I have two ClassLoaders which loads the same class. So, obviously these can\'t cast to one another. But I need to access an object created in the other ClassLoader.
AFAIK, no, you can't cast an object of a class loaded by one class-loader in another class loader.
I think better option to just store byte array instead of object. While deserliazing, get byte array back and convert into object.
I had the same issue and byte array approach worked.
ByteArrayOutputStream bos = new ByteArrayOutputStream();
ObjectOutput out = null;
try {
out = new ObjectOutputStream(bos);
out.writeObject(cachedValue);
byte b[] = bos.toByteArray();
//Store in DB, file wherever here using b[]. I am not writing code to store it as it may vary in your requirement.
} catch (IOException e) {
e.printStackTrace();
}
Read from byte array:
ByteArrayInputStream bis = new ByteArrayInputStream(<<read byte[] where you stored earlier>>);
ObjectInput in = null;
try {
in = new ObjectInputStream(bis);
<Your Class >cachedRes = ( Your Class) in.readObject();
} catch (IOException e) {
e.printStackTrace();
} catch (ClassNotFoundException e) {
e.printStackTrace();
}
Why you have 2 CloassLoaders, which loads the same class? This could be a programatic issue. It sounds like you are caching ClassLoader somewhere and re-use them in a wrong way. If this is not the case try a MultiClassLoader.
Create a MultiClassLoader which includes multiple other classloader. These MultiClassLoader you can use to load all Classes you wish. But you have to create these MultiClassLoader at the very beginning and not when the classes are loaded.
public class MultiClassLoader extends ClassLoader
You would have a collection of classloaders and in the findClass(...) you iterate over all these registered loaders.

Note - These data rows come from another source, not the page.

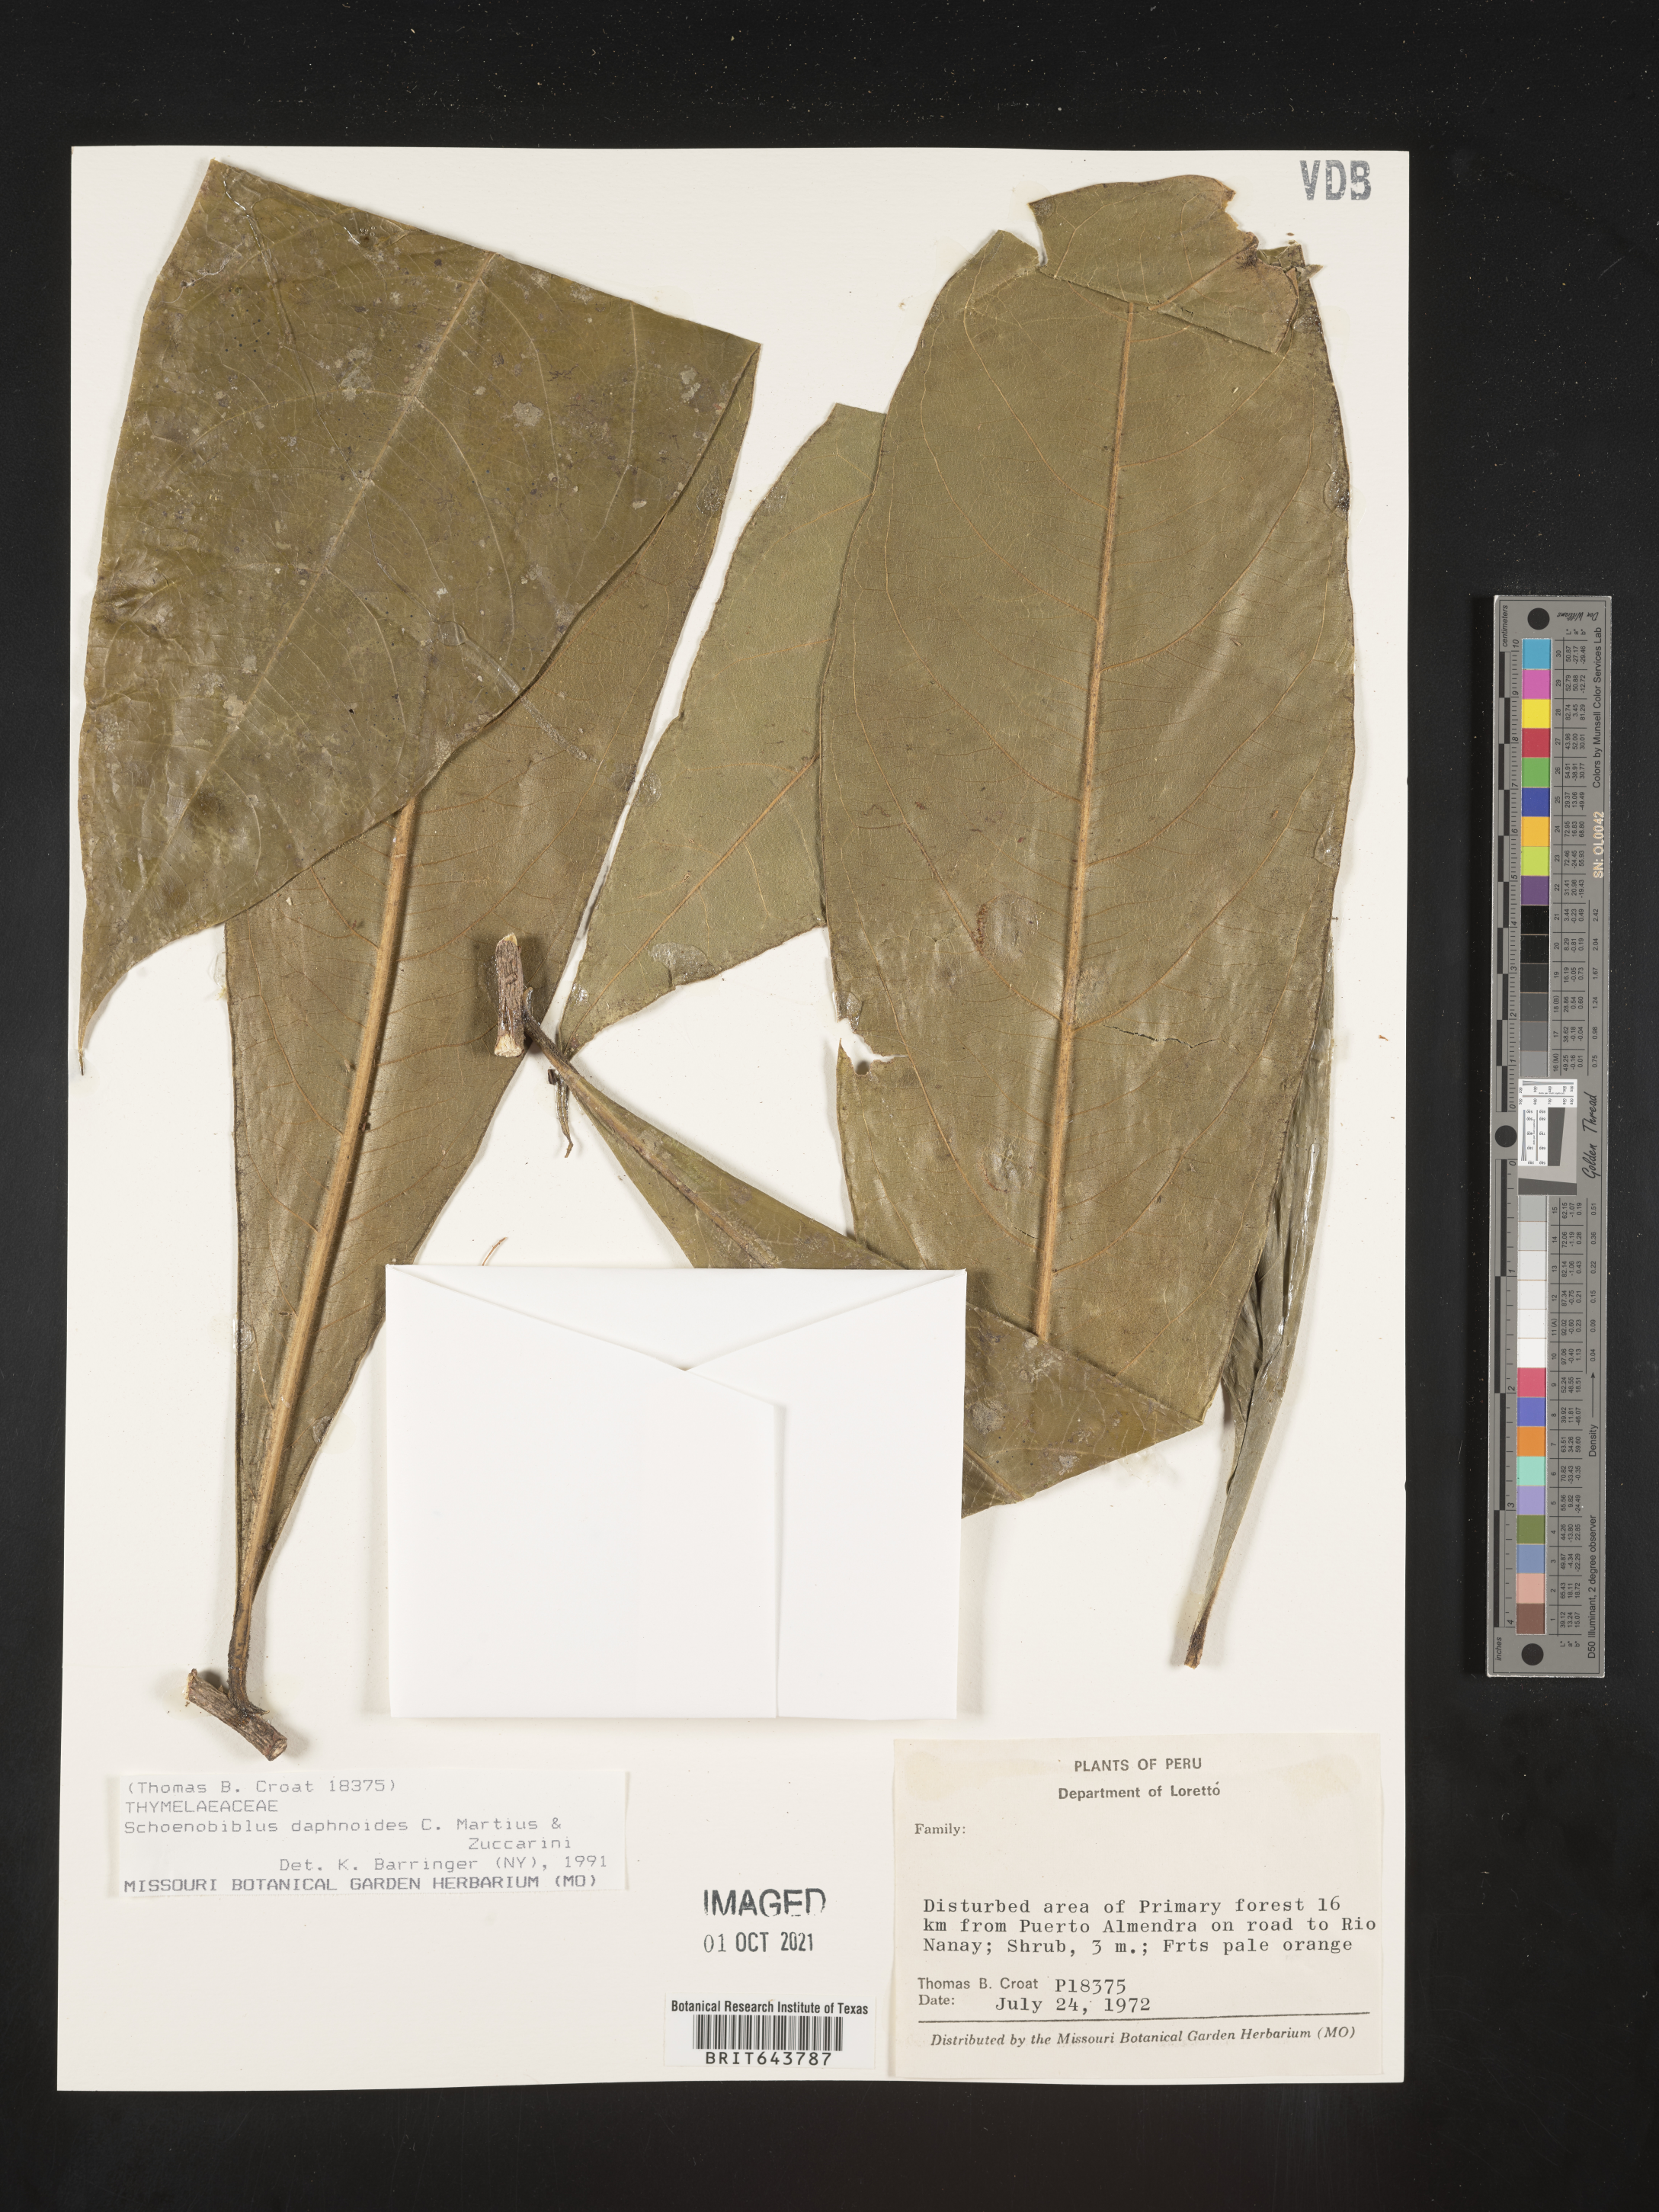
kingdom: Plantae
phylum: Tracheophyta
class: Magnoliopsida
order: Malvales
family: Thymelaeaceae
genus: Schoenobiblus
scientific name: Schoenobiblus
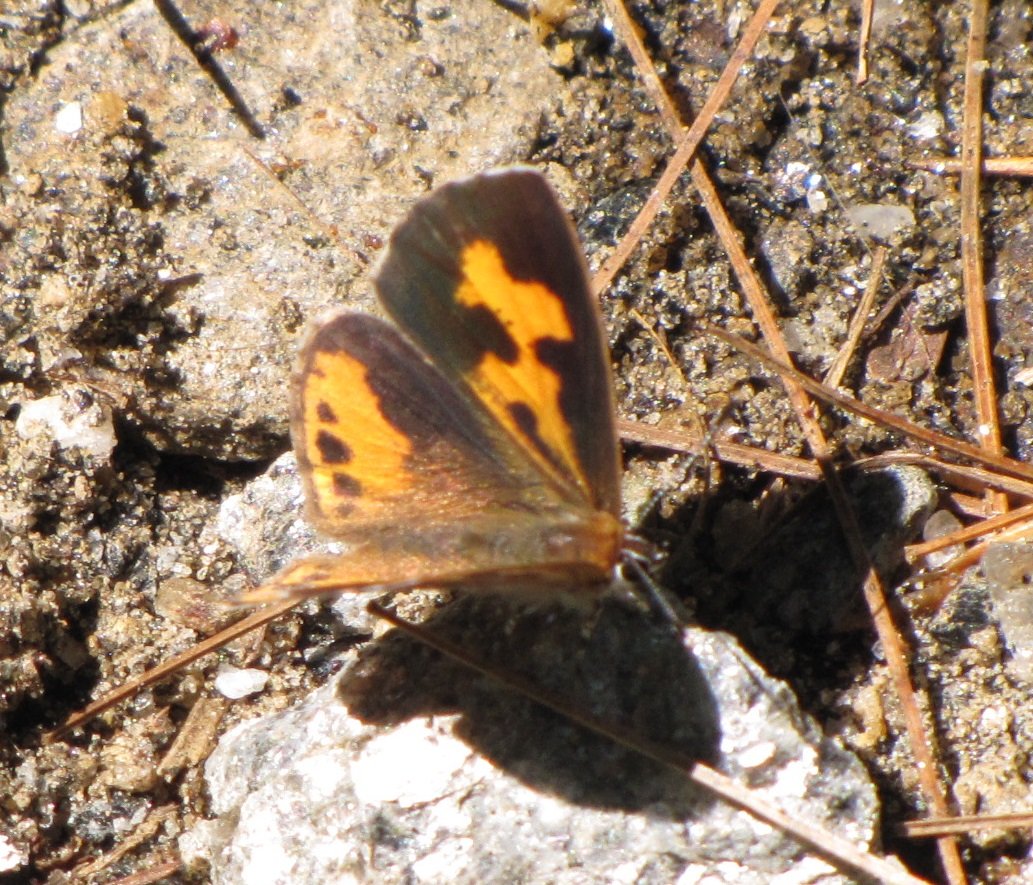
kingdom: Animalia
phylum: Arthropoda
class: Insecta
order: Lepidoptera
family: Lycaenidae
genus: Feniseca
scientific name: Feniseca tarquinius
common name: Harvester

protected Class findClass(String aName) throws ClassNotFoundException {
for (Iterator iter = multiLoaders.iterator(); iter.hasNext();) {
ClassLoader tmpLoader = (ClassLoader)iter.next();
try {
return tmpLoader.loadClass(aName);
} catch (ClassNotFoundException e) {
}
}
throw new ClassNotFoundException(aName);
}
The easiest way is to use reflection. This allow you to dó anything you Can dó in "normal" code.
Reflection isn't that bad, and is appropriate here.
Is this a Maven plugin, BTW?
You'll want something like:
Mojo mojo = (Mojo)descriptor.getClass().getMethod("getMojo").invoke(descriptor);
I'm leaving out a lot - particularly exception handling - but this should lead you to the Javadoc you need. It's quite good, but read carefully.
If you also have two Mojo classes, the cast will break, and you'll have to do more reflection to do whatever you need to do with the evil-twin Mojo.